Cocreating Sustainable Value with All Stakeholders

In keeping with their competitive nature (the red zone) and fixed mind-set (the blue zone), smart leaders believe that the size of the market is fixed. They aim to grab as big a piece of pie as possible, or, in the case of leaders operating out of the blue zone, to hold on to every piece of pie they already have. This selfish attitude stems from their belief in business being a zero-sum game.

Wise leaders recognize that the world is becoming more interdependent and therefore seek to cocreate value with others. They reach out to others and invite them to collectively create a bigger pie so everyone can get a bigger slice. Outdoor clothing and apparel company Patagonia, for example, encourages its customers to consume less by offering them an exchange and recycling program that allows them to share or trade their used Patagonia products with others.23 Through this initiative, Patagonia is catalyzing the growth of a grassroots movement called collaborative consumption—a socioeconomic system that enables the sharing and exchange, on a large scale, among consumers of all kinds of goods and services, ranging from clothes to cars to skills to spaces.24

In a similar way, Facebook CEO Mark Zuckerberg regularly reminds his staff how the social networking platform that the company has built can make a difference in the world.25 He actively encourages employees as well as Facebook users to be socially involved. Given the site’s vast reach, this can be extremely effective: in 2012 more than 100,000 Facebook users signed up to be organ donors, thanks to a new feature on the social networking site that made registering for organ donation easy.26

Gitanjali Group is a $900 million company that pioneered the concept of affordable branded diamond-studded jewelry in India.

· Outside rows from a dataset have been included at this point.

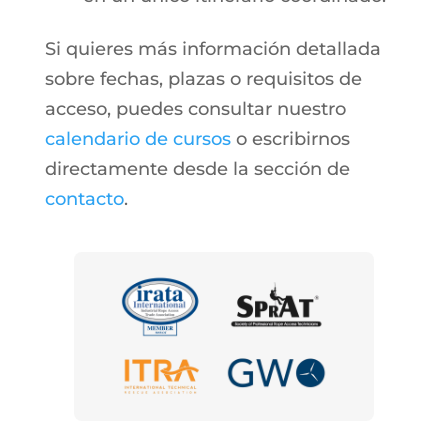
Si quieres más información detallada
sobre fechas, plazas o requisitos de
acceso, puedes consultar nuestro
calendario de cursos
o escribirnos
directamente desde la sección de
contacto
.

It is a vertically integrated jewelry manufacturer and retailer with a wide range of activities ranging from diamond sourcing to manufacturing and retail. When Gitanjali Gems set up a facility for cutting and polishing diamonds and making jewelry on a 176-acre campus outside Hyderabad, a South Indian city, it faced a major human resource challenge: there were no skilled workers available in Hyderabad, unlike traditional hubs of diamond polishing like Surat, Gujarat, in western India, where diamond-polishing skills are passed down through generations. The cost of training diamond workers is high, and the work is intricate and detailed, which means a high dropout rate that adds to production costs. The question facing Gitanjali’s leaders was how to hire, train, develop, and retain productive employees and make the new unit cost-effective.

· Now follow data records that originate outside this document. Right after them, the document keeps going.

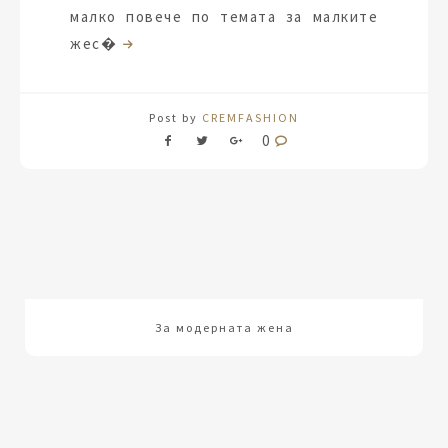
малко повече по темата за малките
жес�
Post by
CREMFASHION
0
За модерната жена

Mehul Choksi, the chairman of the Gitanjali Group, is a leader committed to developing society around the workplace and was therefore open to the concept of hiring disabled rural youth as a corporate social responsibility (CSR) initiative in 2005.27 The plan was put into effect, and today more than 11 percent of Gitanjali’s twenty-five hundred employees are disabled youth. The company found that the attrition rate among this disabled employee group is much lower—and its productivity level much higher—when compared to the rest of the workforce. This convinced Gitanjali’s leaders to change the disabled youth initiative from a CSR project to a core element of the company’s talent management strategy. As the company expands, it envisions hiring up to five thousand more people in 2013 and 2014, with at least one thousand of them disabled youth.28

We analyzed the factors that made hiring disabled youth a good business case for the Gitanjali Group. First, it helped the company tap into a large labor resource pool (India has a population of 20 million disabled; barely 0.1 percent of them are employed). Second, the training it offered to these young people quickly paid for itself, because disabled youth have a greater sense of loyalty, as the attrition rate suggests. Third, productivity among these disabled workers is also higher because they have more motivation to prove that their disability is not a deterrent to performance. Fourth, it leads to a more diverse workforce. It’s worth noting here that these disabled youth often earn more money than the company’s able-bodied workers because they are more productive and therefore receive performance bonuses. Enlightened self-interest is the prime motivation for Gitanjali’s leaders to hire disabled youth in an initiative that not only supports local communities but also garners a highly motivated and productive workforce for the company.